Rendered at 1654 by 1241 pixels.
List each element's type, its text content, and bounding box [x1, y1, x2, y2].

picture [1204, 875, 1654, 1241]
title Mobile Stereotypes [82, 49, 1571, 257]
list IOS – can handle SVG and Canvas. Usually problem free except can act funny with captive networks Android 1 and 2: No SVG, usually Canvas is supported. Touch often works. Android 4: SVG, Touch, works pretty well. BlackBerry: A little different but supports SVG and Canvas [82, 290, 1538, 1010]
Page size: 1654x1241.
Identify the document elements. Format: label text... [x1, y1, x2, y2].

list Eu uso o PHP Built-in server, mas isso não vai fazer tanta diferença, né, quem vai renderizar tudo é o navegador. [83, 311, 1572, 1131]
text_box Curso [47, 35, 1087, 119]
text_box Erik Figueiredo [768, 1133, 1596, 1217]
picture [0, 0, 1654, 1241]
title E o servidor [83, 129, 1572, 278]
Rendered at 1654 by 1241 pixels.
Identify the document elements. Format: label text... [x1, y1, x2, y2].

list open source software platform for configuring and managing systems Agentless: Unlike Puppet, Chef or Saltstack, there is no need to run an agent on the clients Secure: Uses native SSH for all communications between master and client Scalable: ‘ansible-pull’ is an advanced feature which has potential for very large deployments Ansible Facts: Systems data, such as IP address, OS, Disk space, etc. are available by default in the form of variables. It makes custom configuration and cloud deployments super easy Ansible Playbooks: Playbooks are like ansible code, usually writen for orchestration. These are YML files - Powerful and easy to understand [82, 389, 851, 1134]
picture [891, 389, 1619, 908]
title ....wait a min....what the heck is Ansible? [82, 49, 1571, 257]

*Your goal*: Please give every line of the material above as a JSON list of strings, one string per line, with blank lines left out.

*Task response*:
[
  "Rendered at 1654 by 1241 pixels.",
  "List each element's type, its text content, and bounding box [x1, y1, x2, y2].",
  "picture [1204, 875, 1654, 1241]",
  "title Mobile Stereotypes [82, 49, 1571, 257]",
  "list IOS – can handle SVG and Canvas. Usually problem free except can act funny with captive networks Android 1 and 2: No SVG, usually Canvas is supported. Touch often works. Android 4: SVG, Touch, works pretty well. BlackBerry: A little different but supports SVG and Canvas [82, 290, 1538, 1010]",
  "Page size: 1654x1241.",
  "Identify the document elements. Format: label text... [x1, y1, x2, y2].",
  "list Eu uso o PHP Built-in server, mas isso não vai fazer tanta diferença, né, quem vai renderizar tudo é o navegador. [83, 311, 1572, 1131]",
  "text_box Curso [47, 35, 1087, 119]",
  "text_box Erik Figueiredo [768, 1133, 1596, 1217]",
  "picture [0, 0, 1654, 1241]",
  "title E o servidor [83, 129, 1572, 278]",
  "Rendered at 1654 by 1241 pixels.",
  "Identify the document elements. Format: label text... [x1, y1, x2, y2].",
  "list open source software platform for configuring and managing systems Agentless: Unlike Puppet, Chef or Saltstack, there is no need to run an agent on the clients Secure: Uses native SSH for all communications between master and client Scalable: ‘ansible-pull’ is an advanced feature which has potential for very large deployments Ansible Facts: Systems data, such as IP address, OS, Disk space, etc. are available by default in the form of variables. It makes custom configuration and cloud deployments super easy Ansible Playbooks: Playbooks are like ansible code, usually writen for orchestration. These are YML files - Powerful and easy to understand [82, 389, 851, 1134]",
  "picture [891, 389, 1619, 908]",
  "title ....wait a min....what the heck is Ansible? [82, 49, 1571, 257]"
]